After nearly three hours, voters approved an amended budget of $19.8 million.

The budget, adopted 110-72, is a $424,000, or 2.1%, increase from the current year. The School Board’s original budget proposal of $21 million was a $1.6 million, or 8.3%, increase.

After the main budget article of just over $21 million was read by School Board member Linda Callum-King, she quickly moved for an amendment on behalf of the board to decrease it to $20.3 million.

School District Moderator Howard Dunn then allowed a second amendment by Todd Fratzel, a Selectboard member, who sought the further reduction to $19.8 million. Fratzel’s motion cut $1.2 million from the proposed budget and lowered the projected tax rate increase from $2.95 per $1,000 of assessed valuation to about $1. (Last year, the tax increase was projected to be nearly $5 but ended up at $2.05 when the district received additional revenue from the New Hampshire state budget.)

When it came time to vote, Fratzel’s amendment passed 100-89, and voters then adopted the proposed $19.8 million budget — but not before a lengthy debate.

Speaking in support of Callum-King’s amended proposal, interim Superintendent Brendan Minnihan said the school district is looking to strike a balance between providing the best education it can while acting responsibly and understanding taxpayers’ abilities to pay.
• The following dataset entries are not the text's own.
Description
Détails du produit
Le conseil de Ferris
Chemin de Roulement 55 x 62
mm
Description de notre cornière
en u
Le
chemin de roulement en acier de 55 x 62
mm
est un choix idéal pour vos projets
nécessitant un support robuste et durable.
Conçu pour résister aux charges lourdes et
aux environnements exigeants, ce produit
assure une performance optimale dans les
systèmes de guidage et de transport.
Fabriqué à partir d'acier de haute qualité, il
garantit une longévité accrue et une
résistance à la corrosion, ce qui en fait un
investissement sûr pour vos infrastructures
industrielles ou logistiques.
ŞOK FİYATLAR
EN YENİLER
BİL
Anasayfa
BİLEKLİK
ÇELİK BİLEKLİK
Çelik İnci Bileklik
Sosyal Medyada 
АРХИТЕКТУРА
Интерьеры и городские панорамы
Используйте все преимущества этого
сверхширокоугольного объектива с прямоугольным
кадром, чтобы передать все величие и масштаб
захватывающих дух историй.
Fratzel said his concern that led him to make his amendment was not about the quality of education and said Newport school teachers do an excellent job preparing students for college and careers, but he was less complimentary of the administration.
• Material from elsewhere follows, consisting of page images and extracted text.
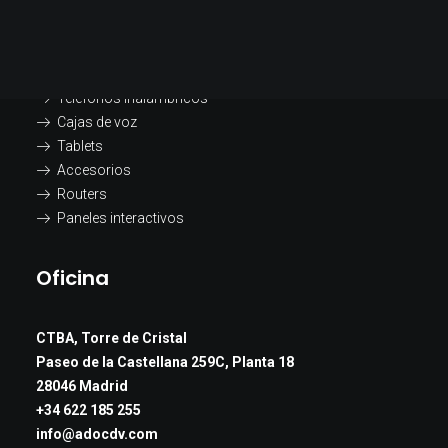
Productos
Teléfonos FWP
Teléfonos inalámbricos
Cajas de voz
Tablets
Accesorios
Routers
Paneles interactivos
Oficina
CTBA, Torre de Cristal
Paseo de la Castellana 259C, Planta 18
28046 Madrid
+34 622 185 255
info@adocdv.com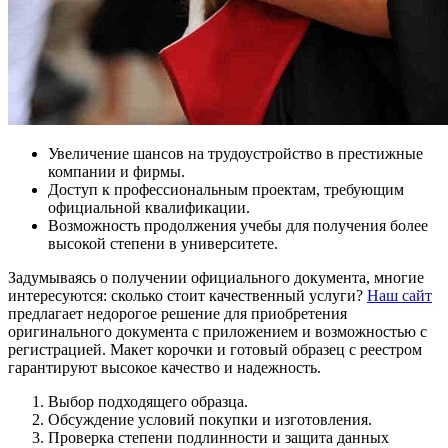
Увеличение шансов на трудоустройство в престижные
компании и фирмы.
Доступ к профессиональным проектам, требующим
официальной квалификации.
Возможность продолжения учебы для получения более
высокой степени в университете.
Задумываясь о получении официального документа, многие
интересуются: сколько стоит качественный услуги?
Наш сайт
предлагает недорогое решение для приобретения
оригинального документа с приложением и возможностью с
регистрацией. Макет корочки и готовый образец с реестром
гарантируют высокое качество и надежность.
Выбор подходящего образца.
Обсуждение условий покупки и изготовления.
Проверка степени подлинности и защита данных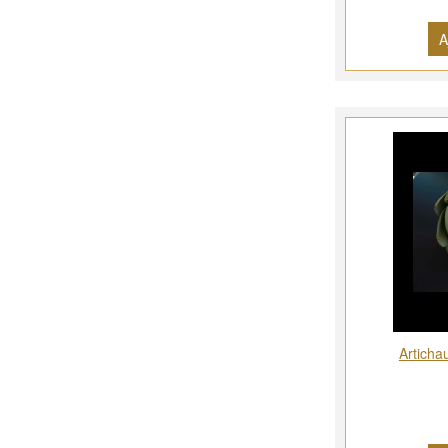
A
Artichau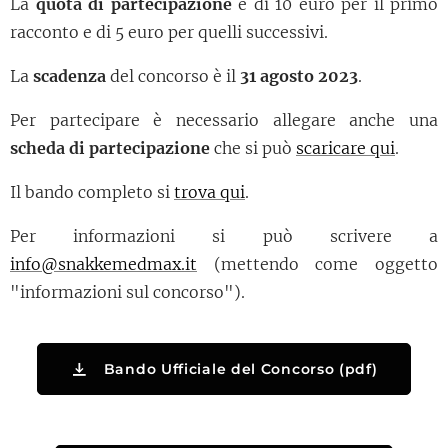
La
quota di partecipazione
è di 10 euro per il primo
racconto e di 5 euro per quelli successivi.
La
scadenza
del concorso è il
31 agosto 2023
.
Per partecipare è necessario allegare anche una
scheda di partecipazione
che si può
scaricare qui
.
Il bando completo si
trova qui
.
Per informazioni si può scrivere a
info@snakkemedmax.it
(mettendo come oggetto
"informazioni sul concorso").
Bando Ufficiale del Concorso (pdf)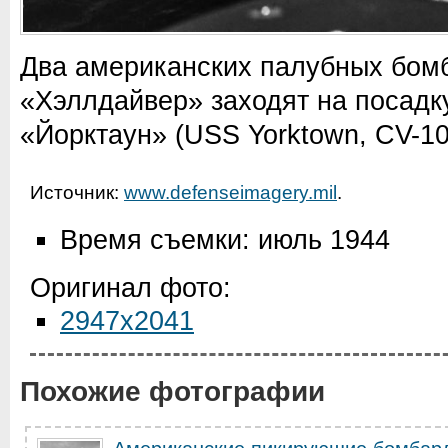
Два американских палубных бо
«Хэллдайвер» заходят на посадк
«Йорктаун» (USS Yorktown, CV-10
Источник:
www.defenseimagery.mil
.
Время съемки: июль 1944
Оригинал фото:
2947x2041
Похожие фотографии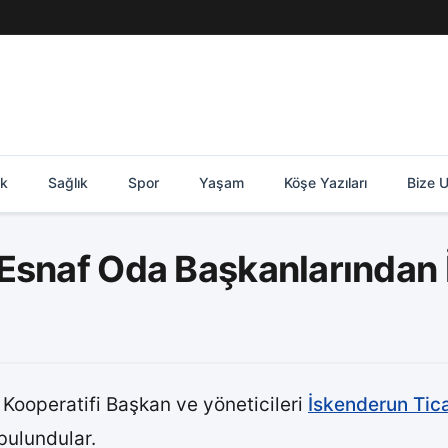
ik
Sağlık
Spor
Yaşam
Köşe Yazıları
Bize U
Esnaf Oda Başkanlarından İ
 Kooperatifi Başkan ve yöneticileri
İskenderun Tic
 bulundular.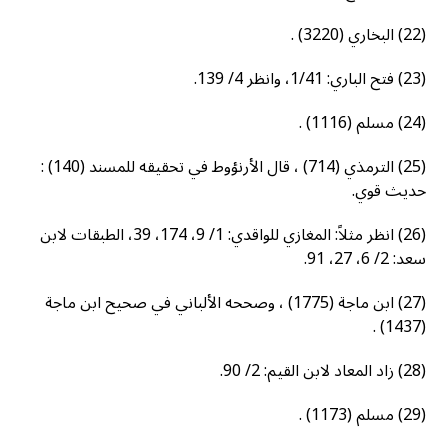
(22) البخاري (3220) .
(23) فتح الباري: 1/41، وانظر 4/ 139.
(24) مسلم (1116) .
(25) الترمذي (714) ، قال الأرنؤوط في تحقيقه للمسند (140) :
حديث قوي.
(26) انظر مثلاً: المغازي للواقدي: 1/ 9، 174، 39، الطبقات لابن
سعد: 2/ 6، 27، 91.
(27) ابن ماجة (1775) ، وصححه الألباني في صحيح ابن ماجة
(1437) .
(28) زاد المعاد لابن القيم: 2/ 90.
(29) مسلم (1173) .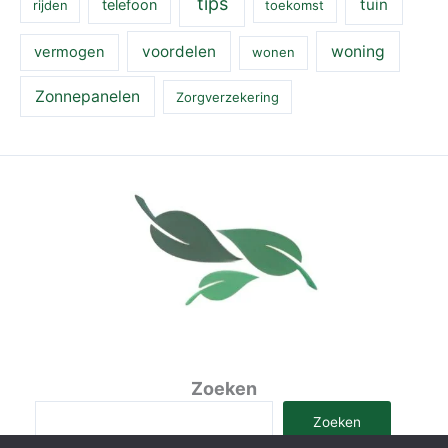
tips
tuin
telefoon
rijden
toekomst
voordelen
woning
vermogen
wonen
Zonnepanelen
Zorgverzekering
Zoeken
Zoeken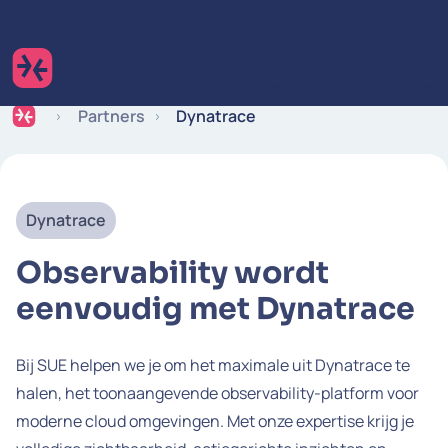
Ga naar de inhoud
Expertise
Industries
Inspiratie
Werken 
Partners
Dynatrace
Dynatrace
Observability wordt
eenvoudig met Dynatrace
Bij SUE helpen we je om het maximale uit Dynatrace te
halen, het toonaangevende observability-platform voor
moderne cloud omgevingen. Met onze expertise krijg je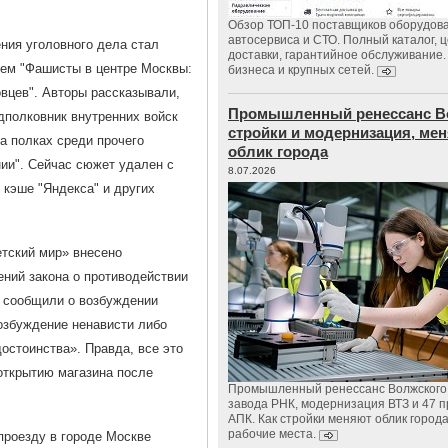
Обзор ТОП-10 поставщиков оборудов
автосервиса и СТО. Полный каталог, 
ния уголовного дела стал
доставки, гарантийное обслуживание.
ием "Фашисты в центре Москвы:
бизнеса и крупных сетей.
овцев". Авторы рассказывали,
Промышленный ренессанс В
дполковник внутренних войск
стройки и модернизация, м
на полках среди прочего
облик города
ии". Сейчас сюжет удален с
8.07.2026
в кэше "Яндекса" и других
тский мир» внесено
ний закона о противодействии
е сообщили о возбуждении
Возбуждение ненависти либо
остоинства». Правда, все это
 открытию магазина после
Промышленный ренессанс Волжского:
завода РНК, модернизация ВТЗ и 47 п
АПК. Как стройки меняют облик город
рабочие места.
проезду в городе Москве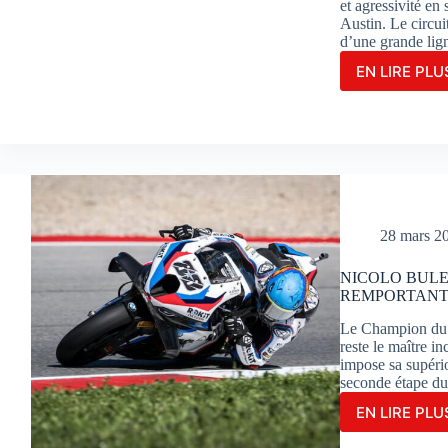
et agressivité en
Austin. Le circui
d’une grande lig
EN LIRE PLUS
JOR
MAR
S’OF
UNE
MAGN
VICT
EN
COU
SPRI
28 mars 2
À
AUST
NICOLO BULE
REMPORTANT 
Le Champion du m
reste le maître 
impose sa supério
seconde étape 
EN LIRE PLUS
NIC
BUL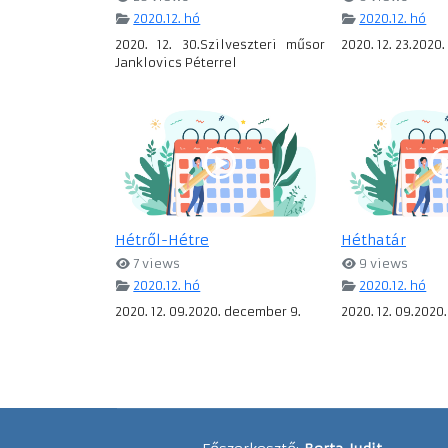
2020.12. hó
2020.12. hó
2020. 12. 30.Szilveszteri műsor
2020. 12. 23.2020
Janklovics Péterrel
Hétről-Hétre
Héthatár
7 views
9 views
2020.12. hó
2020.12. hó
2020. 12. 09.2020. december 9.
2020. 12. 09.2020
“We have financial mismanagement,” Fratzel said. “What is at risk is the financial destruction of this community. At some point this runaway train has to stop. So many are struggling in this community.”
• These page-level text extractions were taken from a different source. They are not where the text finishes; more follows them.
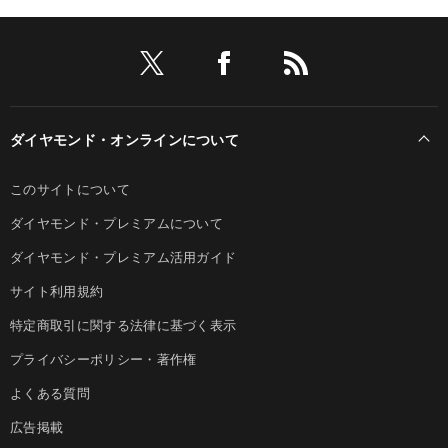
ダイヤモンド・オンラインについて
このサイトについて
ダイヤモンド・プレミアムについて
ダイヤモンド・プレミアム活用ガイド
サイト利用規約
特定商取引に関する法律に基づく表示
プライバシーポリシー・著作権
よくある質問
広告掲載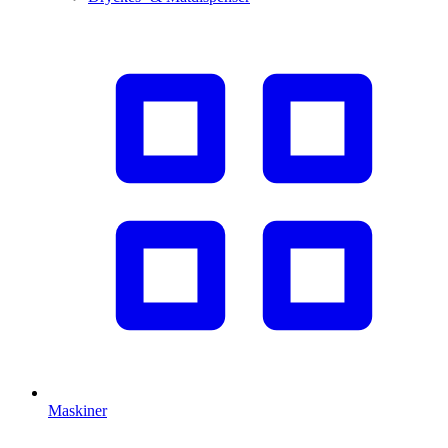
Maskiner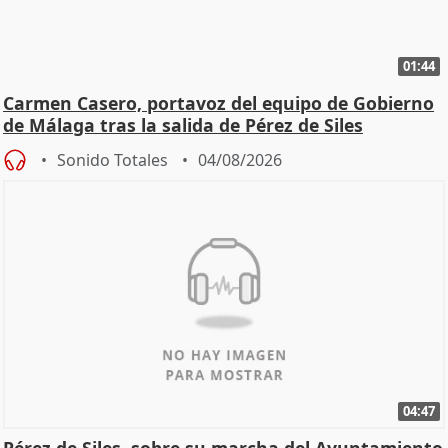
01:44
Carmen Casero, portavoz del equipo de Gobierno
de Málaga tras la salida de Pérez de Siles
Sonido Totales
04/08/2026
04:47
Pérez de Siles, sobre su marcha del Ayuntamiento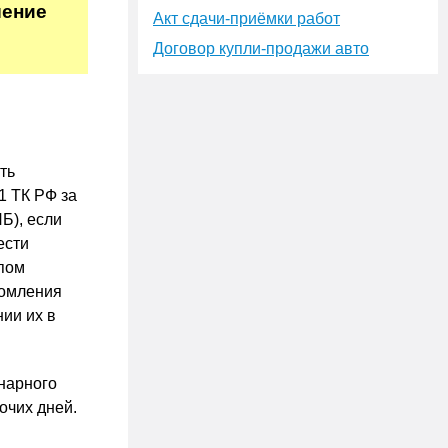
шение
Акт сдачи-приёмки работ
Договор купли-продажи авто
ть
1 ТК РФ за
Б), если
ести
апом
домления
ии их в
нарного
очих дней.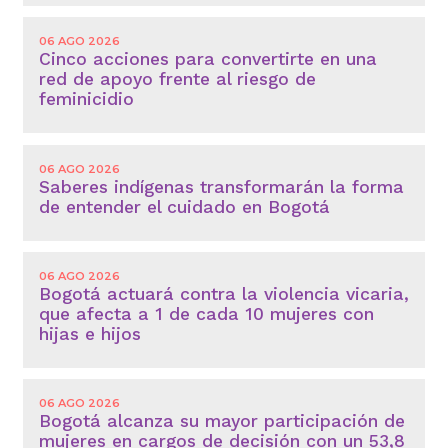
06 AGO 2026
Cinco acciones para convertirte en una
red de apoyo frente al riesgo de
feminicidio
06 AGO 2026
Saberes indígenas transformarán la forma
de entender el cuidado en Bogotá
06 AGO 2026
Bogotá actuará contra la violencia vicaria,
que afecta a 1 de cada 10 mujeres con
hijas e hijos
06 AGO 2026
Bogotá alcanza su mayor participación de
mujeres en cargos de decisión con un 53,8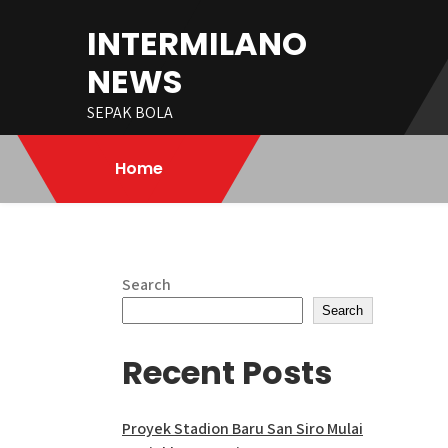
Skip
INTERMILANO
to
content
NEWS
SEPAK BOLA
Home
Search
Search
Recent Posts
Proyek Stadion Baru San Siro Mulai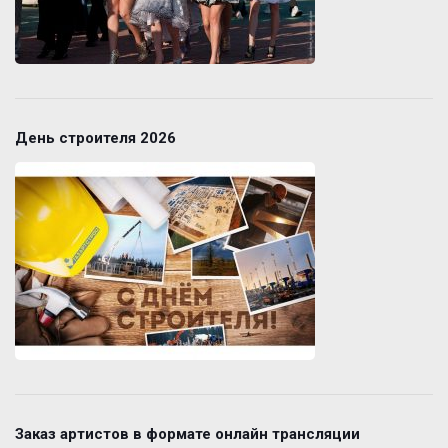
День строителя 2026
Заказ артистов в формате онлайн трансляции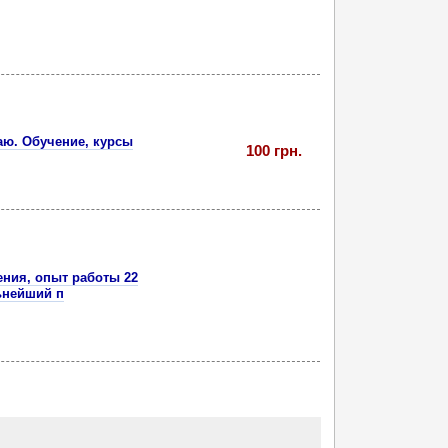
аю. Обучение, курсы
100 грн.
гения, опыт работы 22
ьнейший п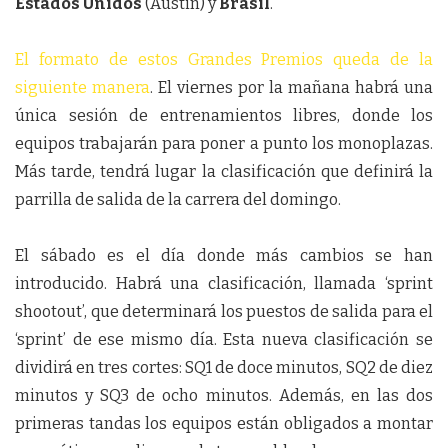
Estados Unidos
(Austin) y
Brasil
.
El formato de estos Grandes Premios queda de la
siguiente manera
. El viernes por la mañana habrá una
única sesión de entrenamientos libres, donde los
equipos trabajarán para poner a punto los monoplazas.
Más tarde, tendrá lugar la clasificación que definirá la
parrilla de salida de la carrera del domingo.
El sábado es el día donde más cambios se han
introducido. Habrá una clasificación, llamada ‘sprint
shootout’, que determinará los puestos de salida para el
‘sprint’ de ese mismo día. Esta nueva clasificación se
dividirá en tres cortes: SQ1 de doce minutos, SQ2 de diez
minutos y SQ3 de ocho minutos. Además, en las dos
primeras tandas los equipos están obligados a montar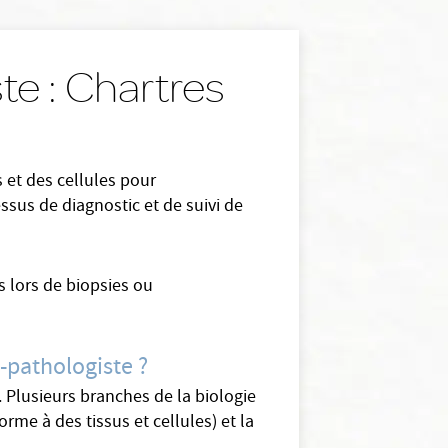
te : Chartres
 et des cellules pour
ssus de diagnostic et de suivi de
 lors de biopsies ou
-pathologiste ?
Plusieurs branches de la biologie
me à des tissus et cellules) et la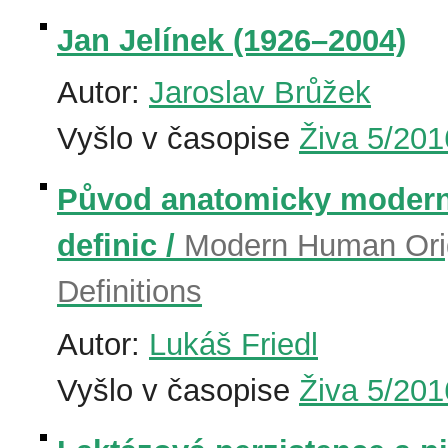
Jan Jelínek (1926–2004)
Autor:
Jaroslav Brůžek
Vyšlo v časopise
Živa 5/201
Původ anatomicky moderní
definic /
Modern Human Orig
Definitions
Autor:
Lukáš Friedl
Vyšlo v časopise
Živa 5/201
Others had similar feelings as the administration deals with a pending deficit that some worried could run as high as $800,000 but has not yet been determined.

Resident Kurt Minnich charged that board members are “empowering themselves” while those on fixed incomes “are pushed into a darker corner.”

School Board Chairwoman Linda Wadensten warned the proposed reduction would have a “devastating” effect on the school system.

“We aren’t miracle workers,” Wadensten said. “This will absolutely eliminate progress made so far. There will be larger classrooms and staff cuts.”

She said she was sympathetic to the impact on taxpayers, but while the finger of blame is often pointed at the School Board, she argued that the root problem is the town’s small tax base.

Melissa Mitchler, co-president of the teachers’ union, also pleaded with residents to reject Fratzel’s amendment, calling it a scare tactic.

“I am afraid of what will happen if this amendment is passed,” Mitchler said. Earlier, voters rejected an amendment of the deficit reduction article that would have increased the stated number of $1 — essentially a placeholder until the district determines the true deficit — to $200,000, a number proposed by the district that Minnihan thinks is closer to the true deficit costs.

Minnihan said they believe $200,000 would be sufficient to cover deficit costs, and the administration is taking additional steps to keep expenses down for the current fiscal year, which ends June 30.

“We feel the $200,000 is reasonable,” Minnihan said. “We don’t think we will need more than that.”

But voters hope the district can find a way to cut the deficit to below $200,000.

Bert Spaulding Sr., said rejecting the amendment will send the right message that spending needs to be controlled. He then went on to list several purchases that he does not believe were necessary and said right now, the deficit could be much higher than $200,000.

“We really don’t know,” Spaulding said. “They did not stay in the bounds of the budget we gave them. They overspent. I’m suggesting you don’t vote for this and leave it at a dollar.”

The amendment failed 120-66.

It is not clear how the district will handle the deficit when the final number is known.

The warrant’s other five article were adopted as is, including $25,000 for a capital reserve fund for special education. It would add 6 cents to the tax rate.

The deliberative session, which began at 9:30 a.m. — about a half-hour late because of the large crowd — adjourned just after 2 p.m.

The school budget and the rest of the warrant now goes to voters March 10 at the annual school district vote.